• [PROBLEMS TO SOLVE]
(1) In the RFID chip text, what kind of crystals did the team use to give the new chip its memory?
(2) Rewrite the paragraph of the RFID chip text that begins "However, the MIT team points out" as a short bulleted list that keeps its main facts.
(3) Summarize the RFID chip text in two sentences.

Such automated attacks can have very expensive consequences, but there are already countermeasures against them. Unfortunately, they produce their own vulnerabilities. For example, some RFID chips reject password attempts after a number of failures and others regularly generate a new pair of password keys using random number generators to make them more difficult to guess.
However, the MIT team points out that these leave chips open to "blackout" or "power glitch" attacks. Since RFID chips are powered by the radio beam of the scanning device, the attacker can switch the chip off and on thousands of times before it's able to change its passwords. This also wipes the chip's memory and lets the intruder run the same side-channel attack using the same key without getting locked out or dealing with a new key because the chip can't remember what it was working on.
Texas Instruments has already constructed a number of prototypes of the new chip based on specifications from the MIT team. It overcomes side-channel attacks and power-glitch attacks in particular by providing the chip with an onboard power supply and a non-volatile memory, so it can't get electronic amnesia when switched off.
The team managed this by using ferroelectric crystals, which consists of molecules set in a three-dimensional lattice. The cells in the crystal lattice carry positive and negative electric charges. These are normally aligned in a random pattern, but when an electric field is applied, the cells can be lined up to represent the ones and zeros of binary code. Since the crystals retain their polarization when the field is turned off, they can act as a memory.

• [MATERIAL PROVIDED]
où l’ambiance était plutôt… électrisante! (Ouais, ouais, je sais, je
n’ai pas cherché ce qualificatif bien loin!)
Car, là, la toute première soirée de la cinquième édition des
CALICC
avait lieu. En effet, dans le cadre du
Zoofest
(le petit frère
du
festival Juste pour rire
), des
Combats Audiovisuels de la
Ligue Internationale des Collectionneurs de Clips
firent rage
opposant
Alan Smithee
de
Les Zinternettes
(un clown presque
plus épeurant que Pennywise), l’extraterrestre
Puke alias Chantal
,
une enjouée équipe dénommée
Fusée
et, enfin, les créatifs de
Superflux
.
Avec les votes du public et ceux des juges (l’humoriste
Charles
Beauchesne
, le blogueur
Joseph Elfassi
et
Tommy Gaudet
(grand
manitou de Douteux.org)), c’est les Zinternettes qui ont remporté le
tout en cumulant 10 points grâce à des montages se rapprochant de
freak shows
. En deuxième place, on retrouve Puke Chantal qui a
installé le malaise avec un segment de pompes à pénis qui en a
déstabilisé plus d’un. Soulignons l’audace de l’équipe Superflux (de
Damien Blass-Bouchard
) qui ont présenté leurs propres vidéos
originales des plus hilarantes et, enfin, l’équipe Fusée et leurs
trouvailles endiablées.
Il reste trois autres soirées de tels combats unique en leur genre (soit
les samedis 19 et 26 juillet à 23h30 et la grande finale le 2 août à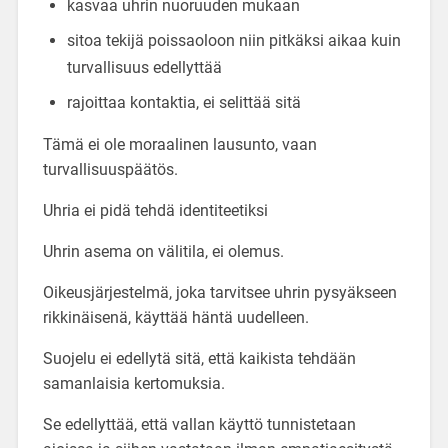
kasvaa uhrin nuoruuden mukaan
sitoa tekijä poissaoloon niin pitkäksi aikaa kuin
turvallisuus edellyttää
rajoittaa kontaktia, ei selittää sitä
Tämä ei ole moraalinen lausunto, vaan
turvallisuuspäätös.
Uhria ei pidä tehdä identiteetiksi
Uhrin asema on välitila, ei olemus.
Oikeusjärjestelmä, joka tarvitsee uhrin pysyäkseen
rikkinäisenä, käyttää häntä uudelleen.
Suojelu ei edellytä sitä, että kaikista tehdään
samanlaisia kertomuksia.
Se edellyttää, että vallan käyttö tunnistetaan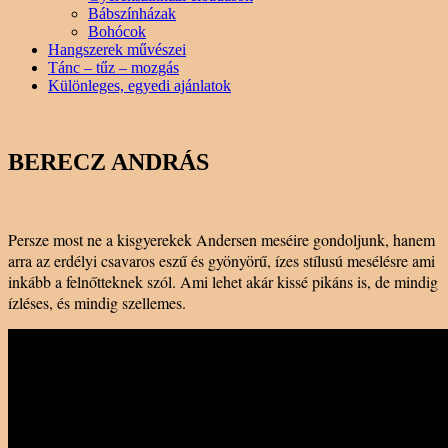
Bábszínházak
Bohócok
Hangszerek művészei
Tánc – tűz – mozgás
Különleges, egyedi ajánlatok
BERECZ ANDRÁS
Persze most ne a kisgyerekek Andersen meséire gondoljunk, hanem
arra az erdélyi csavaros eszű és gyönyörű, ízes stílusú mesélésre ami
inkább a felnőtteknek szól. Ami lehet akár kissé pikáns is, de mindig
ízléses, és mindig szellemes.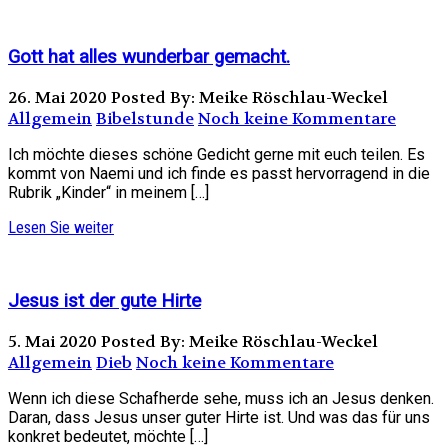
Gott hat alles wunderbar gemacht.
26. Mai 2020
Posted By: Meike Röschlau-Weckel
Allgemein
Bibelstunde
Noch keine Kommentare
Ich möchte dieses schöne Gedicht gerne mit euch teilen. Es
kommt von Naemi und ich finde es passt hervorragend in die
Rubrik „Kinder“ in meinem […]
Lesen Sie weiter
Jesus ist der gute Hirte
5. Mai 2020
Posted By: Meike Röschlau-Weckel
Allgemein
Dieb
Noch keine Kommentare
Wenn ich diese Schafherde sehe, muss ich an Jesus denken.
Daran, dass Jesus unser guter Hirte ist. Und was das für uns
konkret bedeutet, möchte […]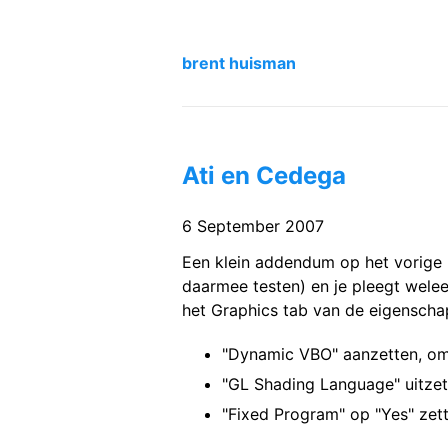
brent huisman
Ati en Cedega
6 September 2007
Een klein addendum op het vorige be
daarmee testen) en je pleegt weleen
het Graphics tab van de eigensch
"Dynamic VBO" aanzetten, om
"GL Shading Language" uitzett
"Fixed Program" op "Yes" zett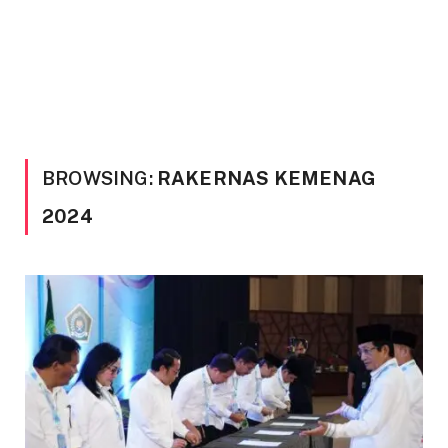
BROWSING:
RAKERNAS KEMENAG
2024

• [YOUR WRITTEN ANSWERS]
(1) Ferroelectric crystals.

(2)
- The MIT team says existing countermeasures leave chips open to "blackout" or "power glitch" attacks.
- RFID chips get their power from the scanning device's radio beam.
- An attacker can therefore switch a chip off and on thousands of times before it can change its passwords.
- This wipes the chip's memory, so the chip can't remember what it was working on.
- The intruder can then repeat the same side-channel attack with the same key, without being locked out or facing a new key.

(3) Countermeasures against automated attacks on RFID chips, such as rejecting repeated password attempts or regularly generating new keys, leave chips open to power-glitch attacks, because an attacker can switch a chip off and on to wipe its memory and repeat the same attack. Texas Instruments has built prototypes of a new chip to MIT specifications that overcomes these attacks with an onboard power supply and non-volatile memory made from ferroelectric crystals, which keep their polarization when the field is turned off.